RECORDS SUPPLIED –
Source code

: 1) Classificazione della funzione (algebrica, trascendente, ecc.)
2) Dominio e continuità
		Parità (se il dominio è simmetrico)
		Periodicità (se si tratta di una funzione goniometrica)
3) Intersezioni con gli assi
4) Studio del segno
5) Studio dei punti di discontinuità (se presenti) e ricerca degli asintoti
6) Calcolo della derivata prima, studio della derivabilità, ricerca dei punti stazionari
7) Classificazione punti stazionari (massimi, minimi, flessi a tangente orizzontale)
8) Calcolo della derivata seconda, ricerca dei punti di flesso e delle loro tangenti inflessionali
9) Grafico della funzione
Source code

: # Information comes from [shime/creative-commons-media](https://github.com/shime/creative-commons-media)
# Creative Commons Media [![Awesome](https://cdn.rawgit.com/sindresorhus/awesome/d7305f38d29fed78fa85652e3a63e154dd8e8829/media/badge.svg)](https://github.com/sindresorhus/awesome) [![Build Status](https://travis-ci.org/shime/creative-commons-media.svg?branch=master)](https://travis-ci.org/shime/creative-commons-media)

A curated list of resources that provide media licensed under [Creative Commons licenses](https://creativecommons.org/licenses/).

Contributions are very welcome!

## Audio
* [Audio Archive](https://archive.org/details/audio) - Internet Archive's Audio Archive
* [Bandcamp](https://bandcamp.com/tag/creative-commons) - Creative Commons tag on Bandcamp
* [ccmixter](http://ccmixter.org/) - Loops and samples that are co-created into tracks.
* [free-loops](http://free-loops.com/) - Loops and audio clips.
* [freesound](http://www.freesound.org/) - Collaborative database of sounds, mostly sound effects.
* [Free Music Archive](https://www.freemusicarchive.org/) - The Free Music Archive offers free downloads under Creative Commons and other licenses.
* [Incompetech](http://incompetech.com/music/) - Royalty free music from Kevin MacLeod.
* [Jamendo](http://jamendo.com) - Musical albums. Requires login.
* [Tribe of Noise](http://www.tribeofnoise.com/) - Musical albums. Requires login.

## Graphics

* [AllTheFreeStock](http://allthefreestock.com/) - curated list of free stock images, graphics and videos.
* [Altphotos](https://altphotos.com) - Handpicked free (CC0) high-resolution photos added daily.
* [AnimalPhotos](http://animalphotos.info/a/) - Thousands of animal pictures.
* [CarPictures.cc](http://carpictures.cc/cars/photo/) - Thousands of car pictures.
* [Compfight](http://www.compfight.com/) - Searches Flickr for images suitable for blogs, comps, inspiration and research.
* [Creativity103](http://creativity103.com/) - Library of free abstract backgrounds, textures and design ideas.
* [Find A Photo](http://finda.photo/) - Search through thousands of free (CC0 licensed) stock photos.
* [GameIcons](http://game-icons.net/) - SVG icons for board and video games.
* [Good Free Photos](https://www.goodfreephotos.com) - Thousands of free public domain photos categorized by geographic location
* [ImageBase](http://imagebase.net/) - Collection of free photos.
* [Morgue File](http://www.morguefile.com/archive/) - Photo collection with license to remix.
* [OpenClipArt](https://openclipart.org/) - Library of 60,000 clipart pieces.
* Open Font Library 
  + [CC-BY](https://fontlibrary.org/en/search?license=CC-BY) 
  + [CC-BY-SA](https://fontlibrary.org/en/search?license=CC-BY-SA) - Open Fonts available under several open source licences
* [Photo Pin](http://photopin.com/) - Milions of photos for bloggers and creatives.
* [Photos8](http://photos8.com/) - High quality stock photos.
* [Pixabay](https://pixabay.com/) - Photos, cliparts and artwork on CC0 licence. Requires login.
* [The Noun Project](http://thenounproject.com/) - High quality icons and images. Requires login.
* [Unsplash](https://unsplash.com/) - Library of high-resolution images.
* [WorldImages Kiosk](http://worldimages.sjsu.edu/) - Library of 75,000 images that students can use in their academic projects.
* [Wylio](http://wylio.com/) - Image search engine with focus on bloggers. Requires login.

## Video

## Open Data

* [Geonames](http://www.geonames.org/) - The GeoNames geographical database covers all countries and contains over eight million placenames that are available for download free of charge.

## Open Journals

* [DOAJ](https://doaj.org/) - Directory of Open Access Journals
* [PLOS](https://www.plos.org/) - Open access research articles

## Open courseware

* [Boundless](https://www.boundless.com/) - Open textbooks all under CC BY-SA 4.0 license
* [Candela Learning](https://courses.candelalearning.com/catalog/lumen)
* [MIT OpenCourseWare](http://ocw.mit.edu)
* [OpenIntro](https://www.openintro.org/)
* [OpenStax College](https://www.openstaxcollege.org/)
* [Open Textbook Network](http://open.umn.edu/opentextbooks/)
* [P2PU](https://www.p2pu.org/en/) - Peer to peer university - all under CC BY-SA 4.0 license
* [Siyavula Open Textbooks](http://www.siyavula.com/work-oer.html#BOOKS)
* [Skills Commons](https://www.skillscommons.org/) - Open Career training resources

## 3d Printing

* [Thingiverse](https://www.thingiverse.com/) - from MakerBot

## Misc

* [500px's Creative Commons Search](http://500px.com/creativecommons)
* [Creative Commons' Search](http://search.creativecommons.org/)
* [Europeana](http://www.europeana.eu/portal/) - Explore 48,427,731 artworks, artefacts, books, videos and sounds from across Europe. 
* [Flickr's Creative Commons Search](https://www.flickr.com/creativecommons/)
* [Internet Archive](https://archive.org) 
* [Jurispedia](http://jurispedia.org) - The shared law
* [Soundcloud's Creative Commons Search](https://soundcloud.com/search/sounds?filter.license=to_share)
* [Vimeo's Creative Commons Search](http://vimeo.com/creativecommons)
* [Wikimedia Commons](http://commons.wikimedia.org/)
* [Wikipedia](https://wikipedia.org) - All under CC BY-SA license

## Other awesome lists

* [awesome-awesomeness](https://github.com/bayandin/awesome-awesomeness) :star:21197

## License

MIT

WHAT IS NEEDED – Would you print exactly, and only, the lines of the data above from the line with "5) Studio dei" through the line with "photos added daily.", inclusive?

RESULT FOR THIS TASK –
5) Studio dei punti di discontinuità (se presenti) e ricerca degli asintoti
6) Calcolo della derivata prima, studio della derivabilità, ricerca dei punti stazionari
7) Classificazione punti stazionari (massimi, minimi, flessi a tangente orizzontale)
8) Calcolo della derivata seconda, ricerca dei punti di flesso e delle loro tangenti inflessionali
9) Grafico della funzione
Source code

: # Information comes from [shime/creative-commons-media](https://github.com/shime/creative-commons-media)
# Creative Commons Media [![Awesome](https://cdn.rawgit.com/sindresorhus/awesome/d7305f38d29fed78fa85652e3a63e154dd8e8829/media/badge.svg)](https://github.com/sindresorhus/awesome) [![Build Status](https://travis-ci.org/shime/creative-commons-media.svg?branch=master)](https://travis-ci.org/shime/creative-commons-media)

A curated list of resources that provide media licensed under [Creative Commons licenses](https://creativecommons.org/licenses/).

Contributions are very welcome!

## Audio
* [Audio Archive](https://archive.org/details/audio) - Internet Archive's Audio Archive
* [Bandcamp](https://bandcamp.com/tag/creative-commons) - Creative Commons tag on Bandcamp
* [ccmixter](http://ccmixter.org/) - Loops and samples that are co-created into tracks.
* [free-loops](http://free-loops.com/) - Loops and audio clips.
* [freesound](http://www.freesound.org/) - Collaborative database of sounds, mostly sound effects.
* [Free Music Archive](https://www.freemusicarchive.org/) - The Free Music Archive offers free downloads under Creative Commons and other licenses.
* [Incompetech](http://incompetech.com/music/) - Royalty free music from Kevin MacLeod.
* [Jamendo](http://jamendo.com) - Musical albums. Requires login.
* [Tribe of Noise](http://www.tribeofnoise.com/) - Musical albums. Requires login.

## Graphics

* [AllTheFreeStock](http://allthefreestock.com/) - curated list of free stock images, graphics and videos.
* [Altphotos](https://altphotos.com) - Handpicked free (CC0) high-resolution photos added daily.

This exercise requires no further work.